Originally posted by TaoMaas So...are you advocating "getting it wrong in camera"? Please explain how that is more desirable.
My CV: I've been shooting film since 1955 (I was started young), electro-video and digital since 1995, and photography was one of my US Army jobs in the '70s.
I'm now working on photos I shot at my daughter's home -- a rave baby shower for her second, with her 1.75-year-old first running around relentlessly. One side of her living room has big windows filled with San Francisco clouds. On my K20D are variously a Zenitar 16/2.8, Soligor-Cimko 24/2.8, FA50/1.4, and Nikkor 85/2. (My F35-70 arrived too late -- it'd be perfect here.) I set exposure and other controls as best I can, depending on where Hellkitten is dashing and dribbling at the moment.
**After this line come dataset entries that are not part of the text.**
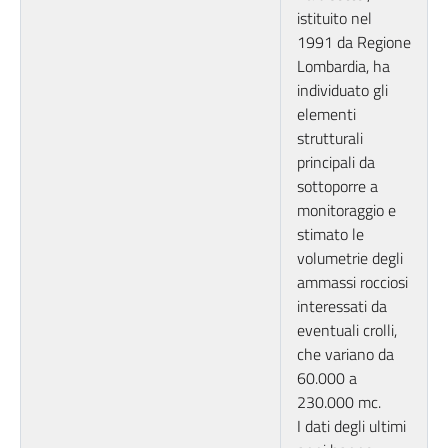
istituito nel
1991 da Regione
Lombardia, ha
individuato gli
elementi
strutturali
principali da
sottoporre a
monitoraggio e
stimato le
volumetrie degli
ammassi rocciosi
interessati da
eventuali crolli,
che variano da
60.000 a
230.000 mc.
I dati degli ultimi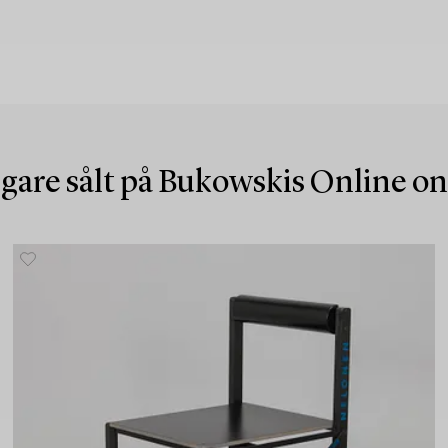
igare sålt på Bukowskis Online o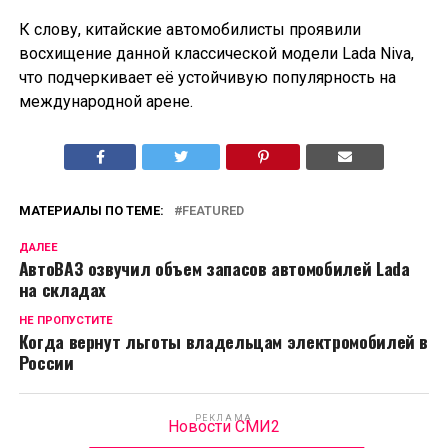
К слову, китайские автомобилисты проявили
восхищение данной классической модели Lada Niva,
что подчеркивает её устойчивую популярность на
международной арене.
МАТЕРИАЛЫ ПО ТЕМЕ:
FEATURED
ДАЛЕЕ
АвтоВАЗ озвучил объем запасов автомобилей Lada
на складах
НЕ ПРОПУСТИТЕ
Когда вернут льготы владельцам электромобилей в
России
РЕКЛАМА
Новости СМИ2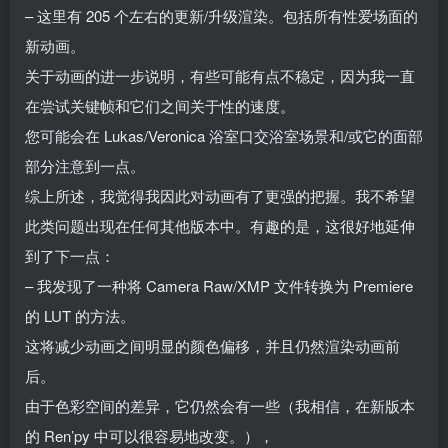
– 这里有 205 个左右的更新/升级渲染。包括所有性爱场面的
新动画。
关于动画的进一步说明，有些可能有点不稳定，因为我一直
在尝试关键帧和它们之间关于性的速度。
您可能会在 Lukas/Veronica 浴室口交浴室场景和/或它的面部
部分注意到一点。
综上所述，我觉得我因此对动画有了更强的把握。我不希望
此类问题出现在任何其他版本中。有趣的是，这很好地延伸
到了下一点：
– 我发现了一种将 Camera Raw/XMP 文件转换为 Premiere
的 LUT 的方法。
这将减少动画之间明显的颜色偏移，并且仍然渲染动画前
后。
由于色彩空间的差异，它仍然会有一些（我相信，在新版本
的 Ren’py 中可以很容易地改变。），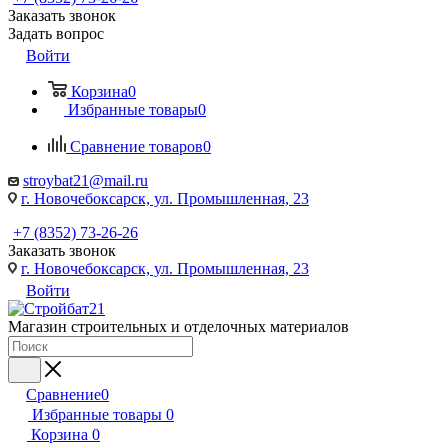
Заказать звонок
Задать вопрос
Войти
Корзина
0
Избранные товары
0
Сравнение товаров
0
stroybat21@mail.ru
г. Новочебоксарск, ул. Промышленная, 23
+7 (8352) 73-26-26
Заказать звонок
г. Новочебоксарск, ул. Промышленная, 23
Войти
Магазин строительных и отделочных материалов
Сравнение
0
Избранные товары
0
Корзина
0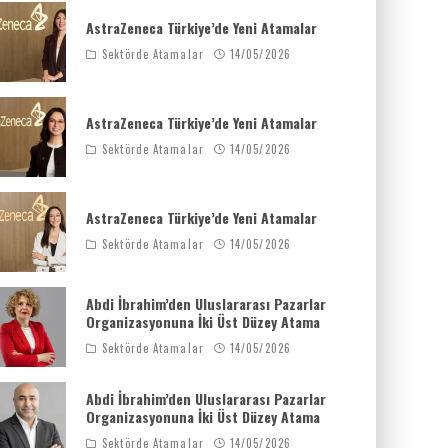
AstraZeneca Türkiye’de Yeni Atamalar
Sektörde Atamalar
14/05/2026
AstraZeneca Türkiye’de Yeni Atamalar
Sektörde Atamalar
14/05/2026
AstraZeneca Türkiye’de Yeni Atamalar
Sektörde Atamalar
14/05/2026
Abdi İbrahim’den Uluslararası Pazarlar
Organizasyonuna İki Üst Düzey Atama
Sektörde Atamalar
14/05/2026
Abdi İbrahim’den Uluslararası Pazarlar
Organizasyonuna İki Üst Düzey Atama
Sektörde Atamalar
14/05/2026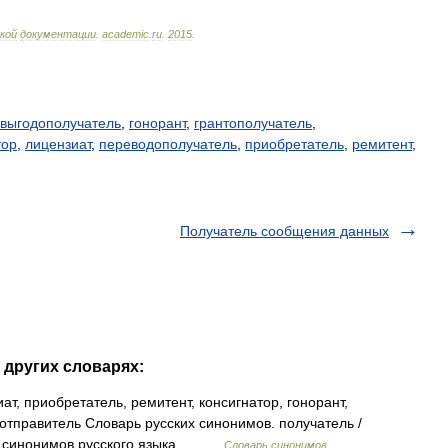
кой
документации
.
academic
.
ru
.
2015
.
выгодополучатель
,
гонорант
,
грантополучатель
,
тор
,
лицензиат
,
переводополучатель
,
приобретатель
,
ремитент
,
Получатель сообщения данных
 других словарях:
т, приобретатель, ремитент, консигнатор, гонорант,
 отправитель Словарь русских синонимов. получатель /
рь синонимов русского языка.… …
Словарь синонимов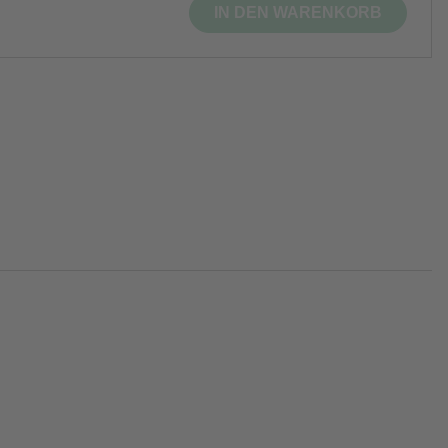
IN DEN WARENKORB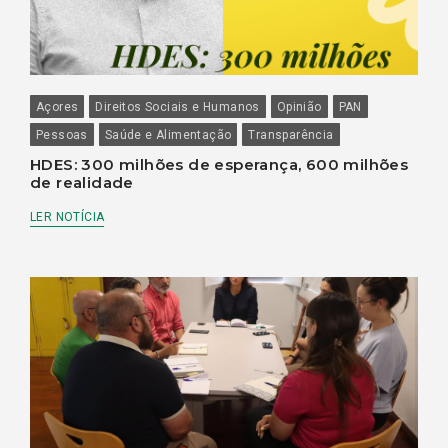
Açores
Direitos Sociais e Humanos
Opinião
PAN
Pessoas
Saúde e Alimentação
Transparência
HDES: 300 milhões de esperança, 600 milhões
de realidade
LER NOTÍCIA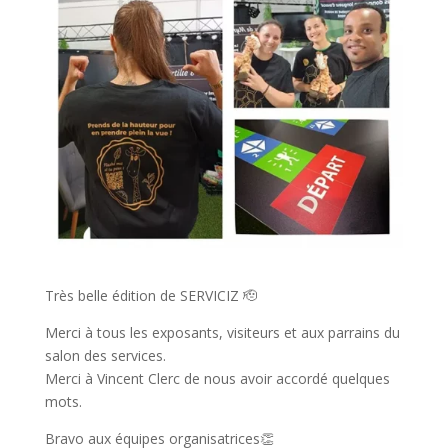
Très belle édition de SERVICIZ 🫡
Merci à tous les exposants, visiteurs et aux parrains du
salon des services.
Merci à Vincent Clerc de nous avoir accordé quelques
mots.
Bravo aux équipes organisatrices👏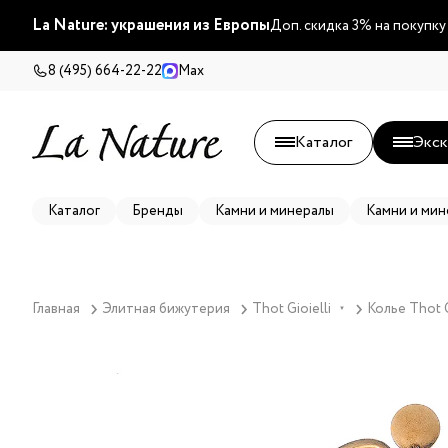
La Nature: украшения из Европы
Доп. скидка 3% на покупку
8 (495) 664-22-22
Max
Каталог
Экск
Каталог
Бренды
Камни и минералы
Камни и мин
Главная
Элитная бижутерия
Thot Gioielli
Колье Thot G
▼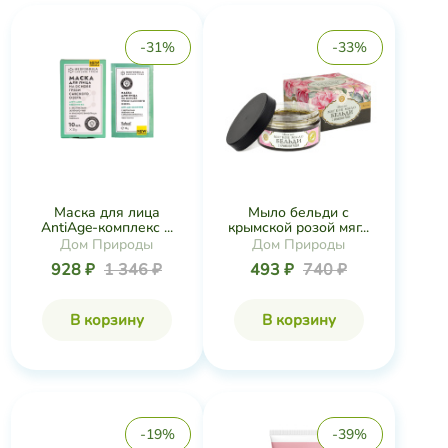
-31%
-33%
Маска для лица
Мыло бельди с
AntiAge-комплекс ...
крымской розой мяг...
Дом Природы
Дом Природы
928 ₽
1 346 ₽
493 ₽
740 ₽
В корзину
В корзину
-19%
-39%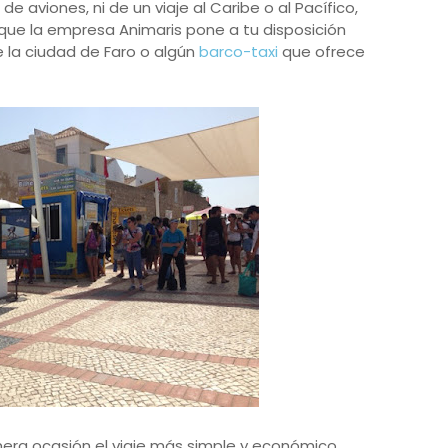
de aviones, ni de un viaje al Caribe o al Pacífico,
que la empresa Animaris pone a tu disposición
e la ciudad de Faro o algún
barco-taxi
que ofrece
mera ocasión el viaje más simple y económico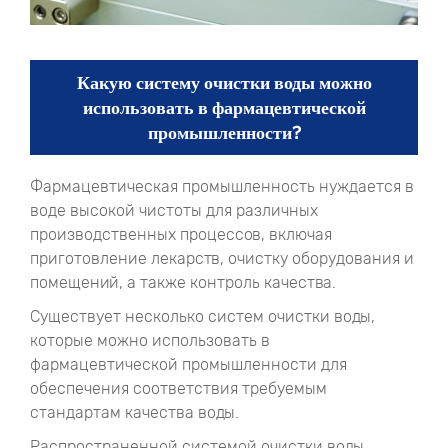
Какую систему очистки воды можно
использовать в фармацевтической
промышленности?
Фармацевтическая промышленность нуждается в
воде высокой чистоты для различных
производственных процессов, включая
приготовление лекарств, очистку оборудования и
помещений, а также контроль качества.
Существует несколько систем очистки воды,
которые можно использовать в
фармацевтической промышленности для
обеспечения соответствия требуемым
стандартам качества воды.
Распространенной системой очистки воды,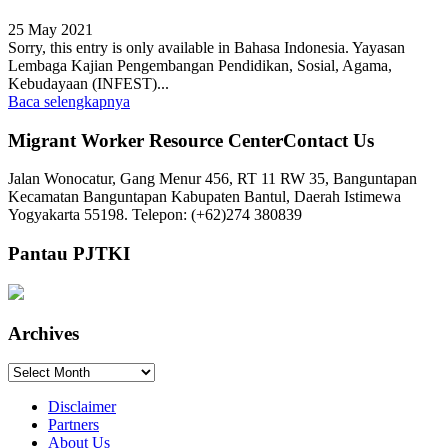
25 May 2021
Sorry, this entry is only available in Bahasa Indonesia. Yayasan
Lembaga Kajian Pengembangan Pendidikan, Sosial, Agama,
Kebudayaan (INFEST)...
Baca selengkapnya
Migrant Worker Resource CenterContact Us
Jalan Wonocatur, Gang Menur 456, RT 11 RW 35, Banguntapan
Kecamatan Banguntapan Kabupaten Bantul, Daerah Istimewa
Yogyakarta 55198. Telepon: (+62)274 380839
Pantau PJTKI
Archives
Archives
Disclaimer
Partners
About Us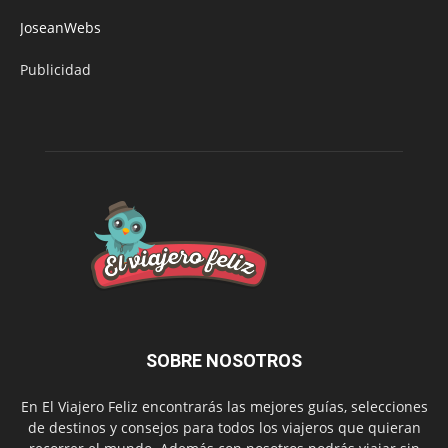
JoseanWebs
Publicidad
SOBRE NOSOTROS
En El Viajero Feliz encontrarás las mejores guías, selecciones
de destinos y consejos para todos los viajeros que quieran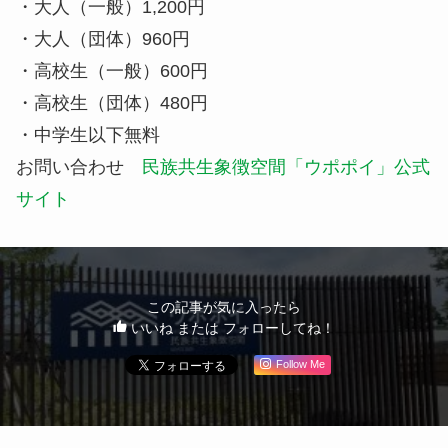
わえることで人気です。
民族共生象徴空間「ウポポイ」の施設情
報
場所 059-0902 北海道白老郡白老町若草町2丁目
営業時間
・2020年7月12日〜2020年7月19日 平日9：00〜
18：00、土日祝日9：00〜20：00
・2020年7月20日〜2020年8月31日 9:00〜20:00
・2020年9月1日〜2020年10月31日 平日9:00〜
18:00、土日祝日 9:00〜20:00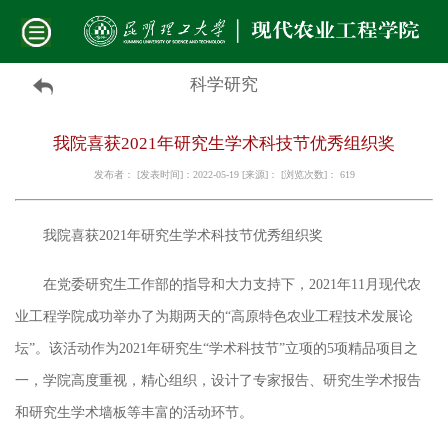
科学研究
我院喜获2021年研究生学术科技节优秀组织奖
发布者： [发表时间]：2022-05-19 [来源]： [浏览次数]：
619
我院喜获
2021年研究生学术科技节优秀组织奖
在党委研究生工作部的指导和大力支持下，
2021年11月现代农
业工程学院成功举办了为期两天的“高原特色农业工程技术发展论
坛”。该活动作为2021年研究生“学术科技节”立项的5项精品项目之
一，学院高度重视，精心组织，设计了专家报告、研究生学术报告
和研究生学术墙板等丰富的活动环节。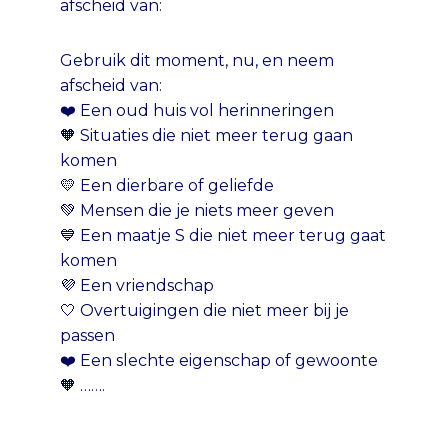
afscheid van:
Gebruik dit moment, nu, en neem
afscheid van:
❤️ Een oud huis vol herinneringen
🧡 Situaties die niet meer terug gaan
komen
💛 Een dierbare of geliefde
💚 Mensen die je niets meer geven
💙 Een maatje S die niet meer terug gaat
komen
💜 Een vriendschap
🤍 Overtuigingen die niet meer bij je
passen
❤️ Een slechte eigenschap of gewoonte
🧡 …….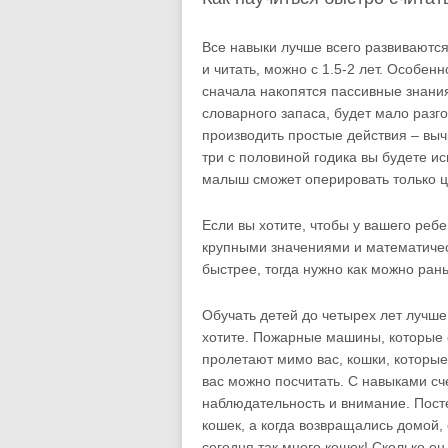
Все навыки лучше всего развиваются 
и читать, можно с 1.5-2 лет. Особенн
сначала накопятся пассивные знания 
словарного запаса, будет мало разг
производить простые действия – выч
три с половиной годика вы будете и
малыш сможет оперировать только 
Если вы хотите, чтобы у вашего реб
крупными значениями и математичес
быстрее, тогда нужно как можно рань
Обучать детей до четырех лет лучше
хотите. Пожарные машины, которые 
пролетают мимо вас, кошки, которые 
вас можно посчитать. С навыками сч
наблюдательность и внимание. Посте
кошек, а когда возвращались домой, 
сегодня так много кошек! Сколько он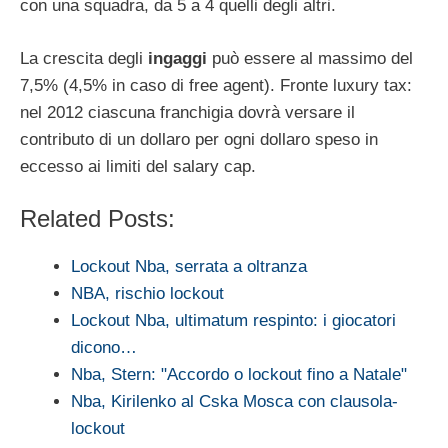
con una squadra, da 5 a 4 quelli degli altri.
La crescita degli
ingaggi
può essere al massimo del
7,5% (4,5% in caso di free agent). Fronte luxury tax:
nel 2012 ciascuna franchigia dovrà versare il
contributo di un dollaro per ogni dollaro speso in
eccesso ai limiti del salary cap.
Related Posts:
Lockout Nba, serrata a oltranza
NBA, rischio lockout
Lockout Nba, ultimatum respinto: i giocatori
dicono…
Nba, Stern: "Accordo o lockout fino a Natale"
Nba, Kirilenko al Cska Mosca con clausola-
lockout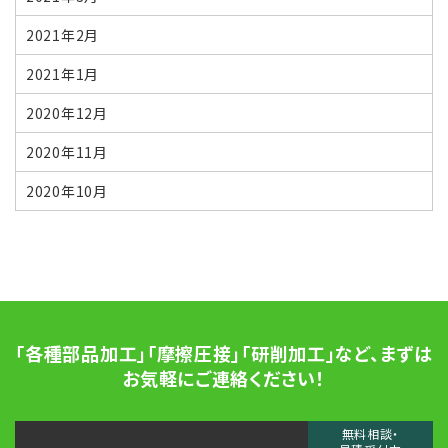
2021年2月
2021年1月
2020年12月
2020年11月
2020年10月
「各種部品加工」「摩擦圧接」「研削加工」など、
まずは
お気軽にご連絡ください！
無料相談・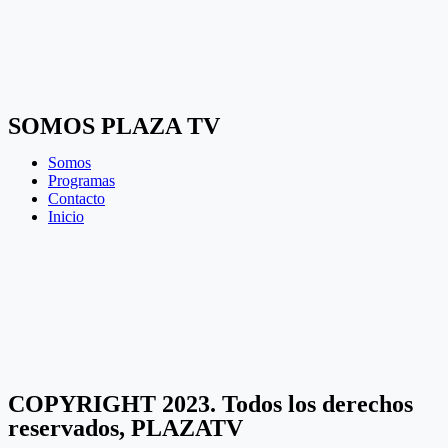
SOMOS PLAZA TV
Somos
Programas
Contacto
Inicio
COPYRIGHT 2023. Todos los derechos
reservados, PLAZATV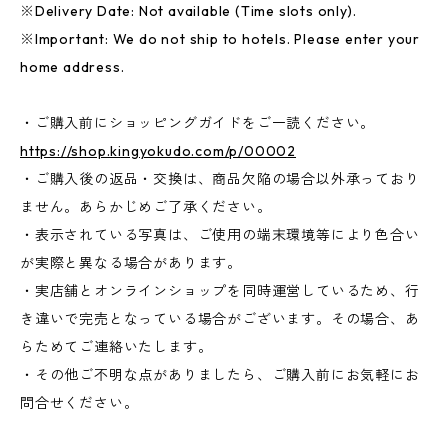
※Delivery Date: Not available (Time slots only).
※Important: We do not ship to hotels. Please enter your
home address.
・ご購入前にショッピングガイドをご一読ください。
https://shop.kingyokudo.com/p/00002
・ご購入後の返品・交換は、商品欠陥の場合以外承っており
ません。あらかじめご了承ください。
・表示されている写真は、ご使用の端末環境等により色合い
が実際と異なる場合があります。
・実店舗とオンラインショップを同時運営しているため、行
き違いで完売となっている場合がございます。その場合、あ
らためてご連絡いたします。
・その他ご不明な点がありましたら、ご購入前にお気軽にお
問合せください。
Wide lenses like the 16 and 24 pick up light from many angles, so I mostly meter in M(anual) mode. The FA50 is all auto; the manual Nikkor has its own quirks, but usually works well in Av. But not all exposures are perfect. Bother. I roam into the kitchen to shoot Hellkitten boldly interacting with the caterers. (Caterers, ha! My son-in-law was a celebrity chef, and his catering crew have their own TV show.) The kitchen is small and dark, a real challenge for any non-flash shooting, and I'm an available-light kind of guy. Again, not all exposures are perfect. So sue me.
I *could* shoot JPG only. And then I'd shitcan many shots as unfixable. In this situation, "getting it right in the camera" is not a realistic option. Indoors and mixed light and moving figures are like that. Guests out back in the garden hula-hooping and headstanding are easier, depending on the clouds. But I'm not shooting static subjects in fixed light. I don't have the luxury of chimping every shot and adjusting for the next one. Reality intrudes. Sometimes it's right in the camera, sometimes it's wrong in the camera. C'est la vie, dewd.
So RAW editing lets me optimize many shots. And the food was *real* good!